In St. Louis sprach er über die Differenz von Kapitalismus und Agrarverfassung. Ein Teil der Weltausstellung, "The Pike" genannt, war mehr Amüsiermeile denn Leistungsschau. Hier gab es ein Tiroler Bergdorf, hier standen Indianer-Zelte liefen Pygmäen herum, hier hatten die USA ein komplettes Dorf philippinischer Ureinwohner aus der gerade neu eroberten Kolonie eingerichtet. Es gab ein Riesenrad und eine ganz andere revolutionäre Erfindung zu bestaunen und zu kaufen, die Eiskremwaffel.

Aus heutiges Sicht etwas befremdlich war ein Gebäude, in dem Frühgeborene in ihren Inkubatoren gezeigt wurden. Viele Kinder starben, bis der hinzugezogene Arzt John Zahorksy auf die Idee kam, eine gläserne Trennscheibe für die herein strömenden Virenschleudern einzurichten.
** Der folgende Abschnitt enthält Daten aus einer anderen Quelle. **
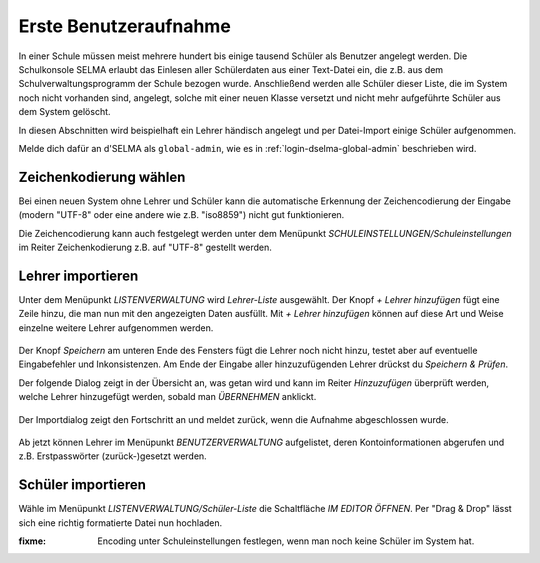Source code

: 
========================
 Erste Benutzeraufnahme
========================

In einer Schule müssen meist mehrere hundert bis einige tausend
Schüler als Benutzer angelegt werden. Die Schulkonsole SELMA erlaubt
das Einlesen aller Schülerdaten aus einer Text-Datei ein, die z.B. aus
dem Schulverwaltungsprogramm der Schule bezogen wurde. Anschließend
werden alle Schüler dieser Liste, die im System noch nicht vorhanden
sind, angelegt, solche mit einer neuen Klasse versetzt und nicht mehr
aufgeführte Schüler aus dem System gelöscht.

In diesen Abschnitten wird beispielhaft ein Lehrer händisch angelegt
und per Datei-Import einige Schüler aufgenommen.

Melde dich dafür an d'SELMA als ``global-admin``, wie es in
:ref:`login-dselma-global-admin` beschrieben wird.

Zeichenkodierung wählen
=======================

Bei einen neuen System ohne Lehrer und Schüler kann die automatische
Erkennung der Zeichencodierung der Eingabe (modern "UTF-8" oder eine andere wie
z.B. "iso8859") nicht gut funktionieren.

Die Zeichencodierung kann auch festgelegt werden unter dem Menüpunkt
`SCHULEINSTELLUNGEN/Schuleinstellungen` im Reiter Zeichenkodierung
z.B. auf "UTF-8" gestellt werden.

.. figure:: media/settings-settings-charencoding.png
   :align: center
   :alt: Character encoding for imported data


Lehrer importieren
==================

Unter dem Menüpunkt `LISTENVERWALTUNG` wird `Lehrer-Liste` ausgewählt.
Der Knopf `+ Lehrer hinzufügen` fügt eine Zeile hinzu, die man nun mit
den angezeigten Daten ausfüllt. Mit `+ Lehrer hinzufügen` können auf
diese Art und Weise einzelne weitere Lehrer aufgenommen werden.

.. figure:: media/user-add-teacher-data.png
   :align: center
   :alt: User entry to add teacher

Der Knopf `Speichern` am unteren Ende des Fensters fügt die Lehrer
noch nicht hinzu, testet aber auf eventuelle Eingabefehler und
Inkonsistenzen. Am Ende der Eingabe aller hinzuzufügenden Lehrer
drückst du `Speichern & Prüfen`.

Der folgende Dialog zeigt in der Übersicht an, was getan wird und kann
im Reiter `Hinzuzufügen` überprüft werden, welche Lehrer hinzugefügt
werden, sobald man `ÜBERNEHMEN` anklickt.

.. figure:: media/user-add-check.png
   :align: center
   :alt: User entry check dialog

Der Importdialog zeigt den Fortschritt an und meldet zurück, wenn die
Aufnahme abgeschlossen wurde.
	 
.. figure:: media/user-add-output-finished.png
   :align: center
   :alt: User entry output dialog

Ab jetzt können Lehrer im Menüpunkt `BENUTZERVERWALTUNG` aufgelistet,
deren Kontoinformationen abgerufen und z.B. Erstpasswörter
(zurück-)gesetzt werden.

.. figure:: media/user-modify-teacher.png
   :align: center
   :alt: User entry output dialog

Schüler importieren
===================

Wähle im Menüpunkt `LISTENVERWALTUNG/Schüler-Liste` die Schaltfläche
`IM EDITOR ÖFFNEN`. Per "Drag & Drop" lässt sich eine richtig
formatierte Datei nun hochladen.

:fixme: Encoding unter Schuleinstellungen festlegen, wenn man noch keine Schüler im System hat.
Da für die Frühchenschau zusätzlich Eintritt gezahlt werden musste, kam bald eine genügend große Summe zusammen, um die Inkubatoren technisch entscheidend zu verbessern. Sehr beliebt war auch eine Eskimo-Völkerschau und eine Tierschau mit dressierten Elefanten, die Carl Hagenbeck nach St. Louis brachte. Hier führte das zusätzliche Eintrittsgeld dazu, dass der Impresario am 7. Mai 1907 in Hamburg Hagenbecks Tierpark eröffnen konnte.

Die Weltausstellung 1904 wurde am 2. Dezember geschlossen. Mit 19 Millionen Besuchenden war sie recht erfolgreich, mit ihrem riesigen Gelände von 515 Hektar wurde sie erst 2010 von der Weltausstellung in Shanghai übertroffen. Als die großen Stromgeneratoren abgestellt und die Gashähne zugedreht wurden, waren viele Gebäude bereits am Verwittern. Viel ist nicht mehr da.